Scenario: A thing is thought, in your mind, it is good. The thing is done. Then, catastrophically, the thing you thought was good is terrible and you are blindsided and unsure of whether or not you are suddenly in a sit-com. Then the clean-up ensues, apologizing, maybe rebuilding trust. Hopefully the audience will giggle without the laugh light blinking on and off.
Now, you knew your intentions were good. Maybe you were lying to yourself, maybe your honest heart did mean well and you were just being selfish and not thinking about how the other person would feel. Does it really matter? The facts are that when thought became action, the consequences were not good. The facts are that that hurt person will question your intentions and wonder if you are telling the truth about having meant well.
The fact is no one but yourself has access to your intentions.
Just as you have no access to other people's intentions when the scenario is reversed.
Intentions are an ephemeral wish that live only in the mind of the beholder. They are as intensely personal as any thing in our lives, and utterly unknowable outside of total blind trust in another individual, which is the rarest of things. If not a unicorn: imaginary and only told of in storybooks.
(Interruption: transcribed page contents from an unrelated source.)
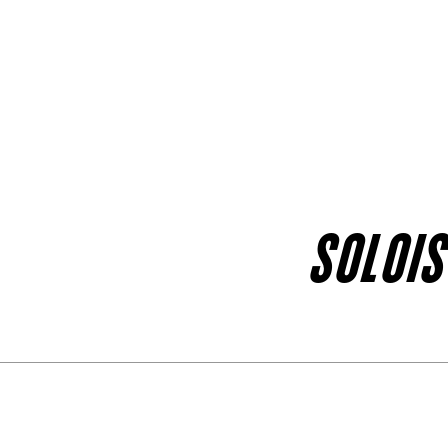
SOLOIS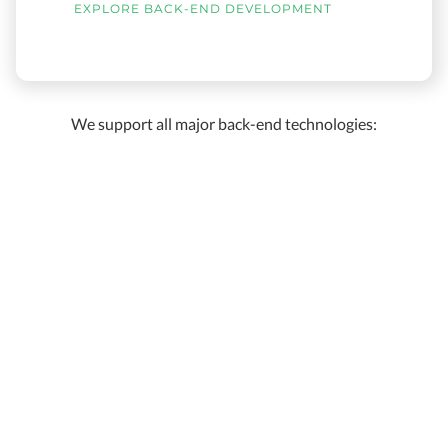
EXPLORE BACK-END DEVELOPMENT
We support all major back-end technologies: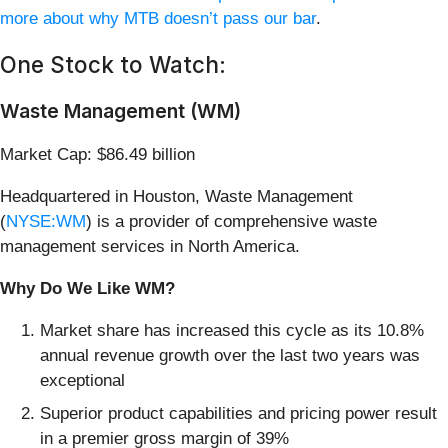
more about why MTB doesn’t pass our bar
.
One Stock to Watch:
Waste Management (WM)
Market Cap: $86.49 billion
Headquartered in Houston, Waste Management
(
NYSE:WM
) is a provider of comprehensive waste
management services in North America.
Why Do We Like WM?
Market share has increased this cycle as its 10.8%
annual revenue growth over the last two years was
exceptional
Superior product capabilities and pricing power result
in a premier gross margin of 39%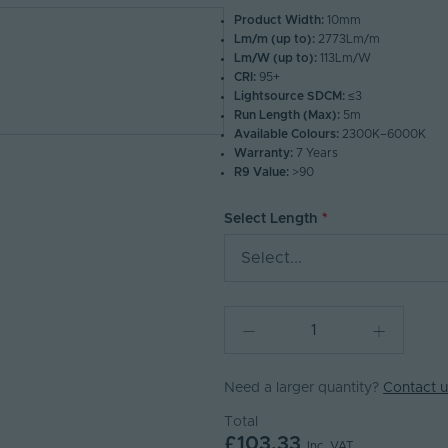
Product Width:
10mm
Lm/m (up to):
2773Lm/m
Lm/W (up to):
113Lm/W
CRI:
95+
Lightsource SDCM:
≤3
Run Length (Max):
5m
Available Colours:
2300K–6000K
Warranty:
7 Years
R9 Value:
>90
Select Length
Select...
Need a larger quantity?
Contact u
Total
£103.33
Inc. VAT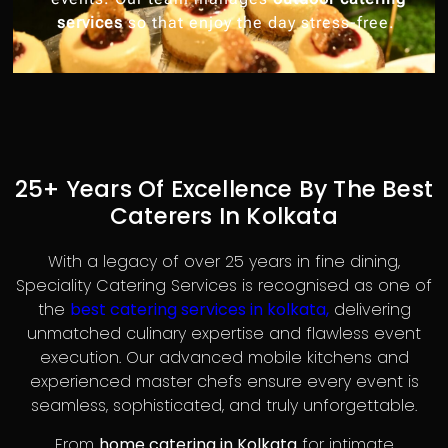
services
so that enjoy the day stress-free.
25+ Years Of Excellence By The Best
Caterers In Kolkata
With a legacy of over 25 years in fine dining,
Speciality Catering Services is recognised as one of
the
best catering services in kolkata,
delivering
unmatched culinary expertise and flawless event
execution. Our advanced mobile kitchens and
experienced master chefs ensure every event is
seamless, sophisticated, and truly unforgettable.
From
home catering in Kolkata
for intimate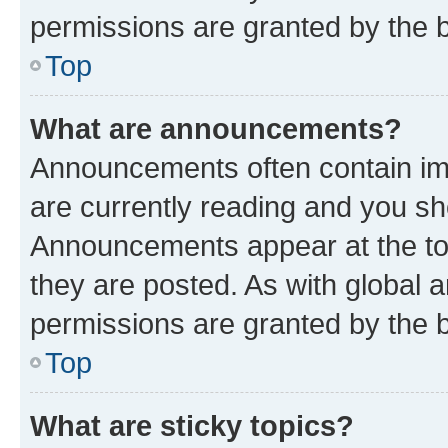
permissions are granted by the b
Top
What are announcements?
Announcements often contain imp
are currently reading and you s
Announcements appear at the top
they are posted. As with globa
permissions are granted by the b
Top
What are sticky topics?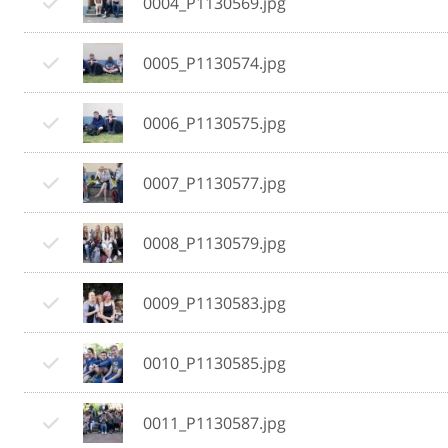
0004_P1130569.jpg
0005_P1130574.jpg
0006_P1130575.jpg
0007_P1130577.jpg
0008_P1130579.jpg
0009_P1130583.jpg
0010_P1130585.jpg
0011_P1130587.jpg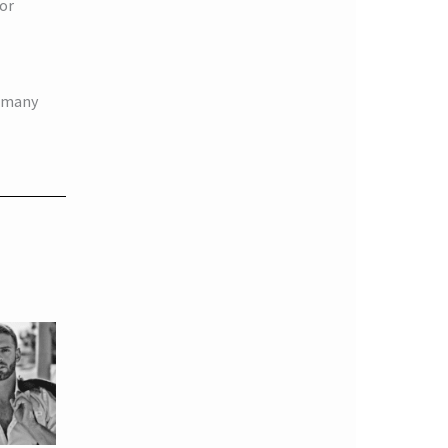
jor
e many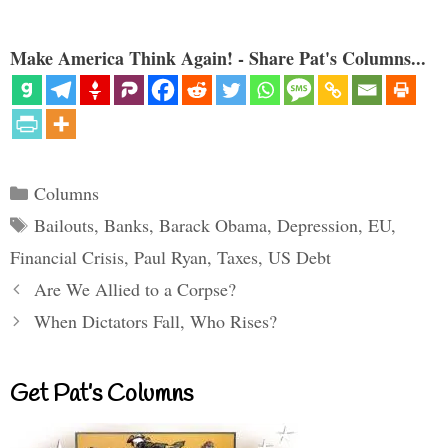
Make America Think Again! - Share Pat's Columns...
Categories
Columns
Tags
Bailouts
,
Banks
,
Barack Obama
,
Depression
,
EU
,
Financial Crisis
,
Paul Ryan
,
Taxes
,
US Debt
Are We Allied to a Corpse?
When Dictators Fall, Who Rises?
Get Pat’s Columns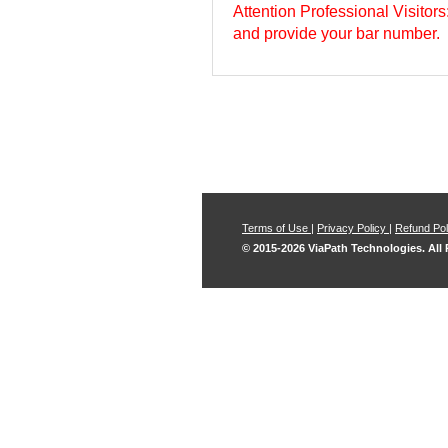
Attention Professional Visitor
and provide your bar number.
Terms of Use
|
Privacy Policy
|
Refund Pol
© 2015-2026 ViaPath Technologies. All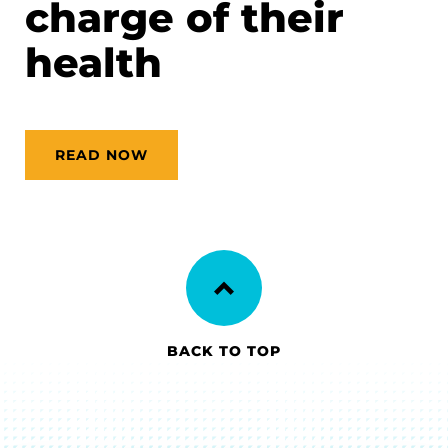
charge of their
health
READ NOW
BACK TO TOP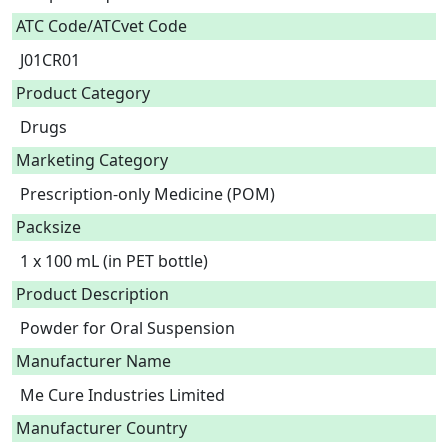
ATC Code/ATCvet Code
J01CR01
Product Category
Drugs
Marketing Category
Prescription-only Medicine (POM)
Packsize
1 x 100 mL (in PET bottle)
Product Description
Powder for Oral Suspension 
Manufacturer Name
Me Cure Industries Limited
Manufacturer Country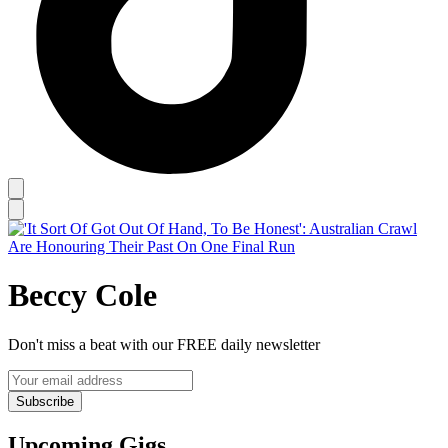
Beccy Cole
Don't miss a beat with our FREE daily newsletter
Subscribe
Upcoming Gigs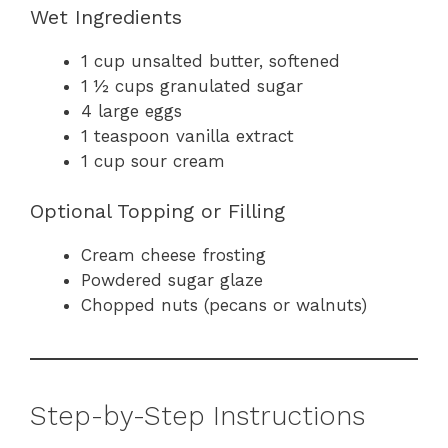
Wet Ingredients
1 cup unsalted butter, softened
1 ½ cups granulated sugar
4 large eggs
1 teaspoon vanilla extract
1 cup sour cream
Optional Topping or Filling
Cream cheese frosting
Powdered sugar glaze
Chopped nuts (pecans or walnuts)
Step-by-Step Instructions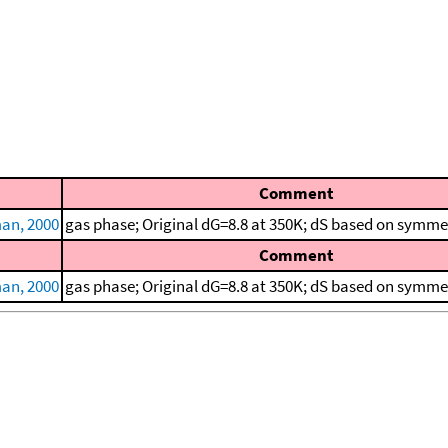
Comment
an, 2000
gas phase; Original dG=8.8 at 350K; dS based on symme
Comment
an, 2000
gas phase; Original dG=8.8 at 350K; dS based on symme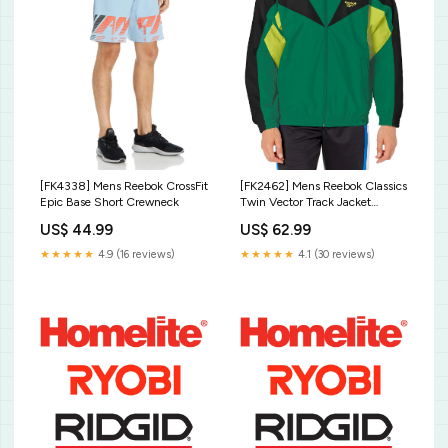
[FK4338] Mens Reebok CrossFit
[FK2462] Mens Reebok Classics
Epic Base Short Crewneck
Twin Vector Track Jacket
Apparel_Polo
US$ 44.99
US$ 62.99
★★★★★
4.9 (16 reviews)
★★★★★
4.1 (30 reviews)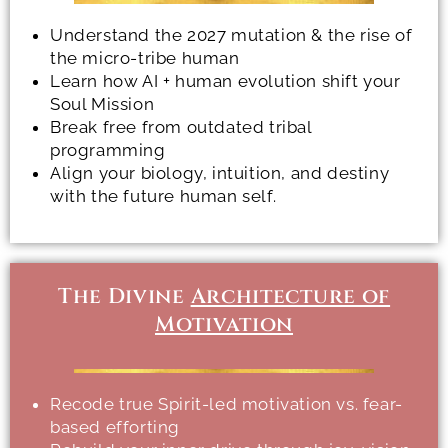
Understand the 2027 mutation & the rise of
the micro-tribe human
Learn how AI + human evolution shift your
Soul Mission
Break free from outdated tribal
programming
Align your biology, intuition, and destiny
with the future human self.
The Divine
Architecture of
Motivation
Recode true Spirit-led motivation vs. fear-
based efforting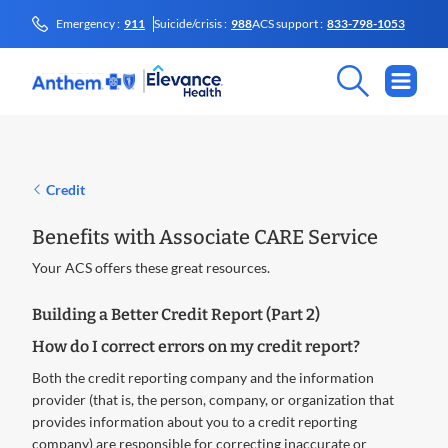
Emergency :
911
Suicide/crisis :
988
ACS support :
833-798-1053
Credit
Benefits with Associate CARE Service
Your ACS offers these great resources.
Building a Better Credit Report (Part 2)
How do I correct errors on my credit report?
Both the credit reporting company and the information
provider (that is, the person, company, or organization that
provides information about you to a credit reporting
company) are responsible for correcting inaccurate or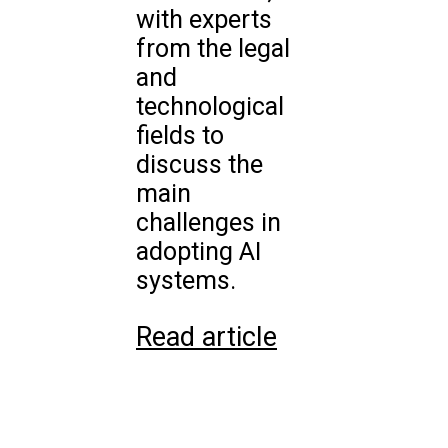
with experts
from the legal
and
technological
fields to
discuss the
main
challenges in
adopting AI
systems.
Read article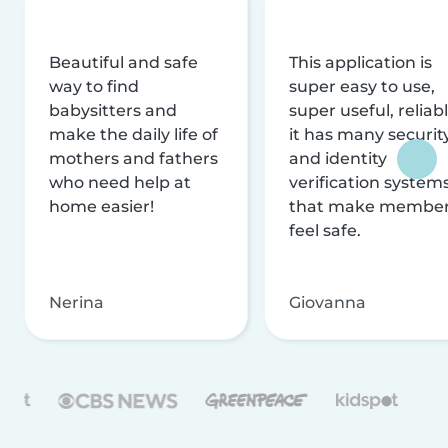
Beautiful and safe
This application is
way to find
super easy to use,
babysitters and
super useful, reliabl
make the daily life of
it has many securit
mothers and fathers
and identity
who need help at
verification system
home easier!
that make membe
feel safe.
Nerina
Giovanna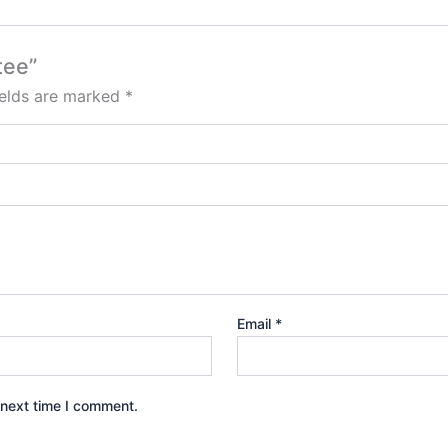
tee”
ields are marked
*
Email
*
 next time I comment.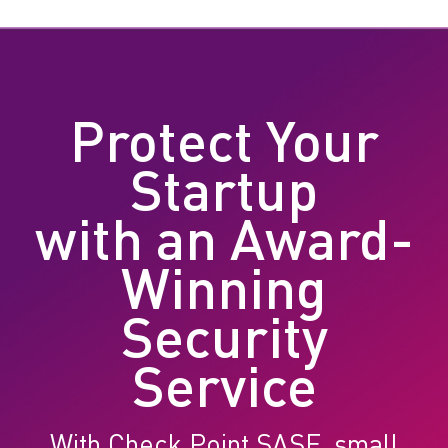
Protect Your
Startup
with an Award-
Winning
Security
Service
With Check Point SASE, small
Therefore, I claim that intentions do not actually matter. To say "I meant well" is vapid. However, to do well is very important. Actions are facts. Everyone has access to facts, and relationships can be built from them without the perpetual wondering of what was really meant and is that person being honest. Actions are the real vehicle through which trust and love is made.
But more important than actions are consequences.
You intend, you act, but it is the consequences of those actions that inform you of whether or not your actions are in line with your intentions. The consequences reveal yourself to you in a way no hiding from the world ever possibly could.
Therefore, consequences are the most important of all three.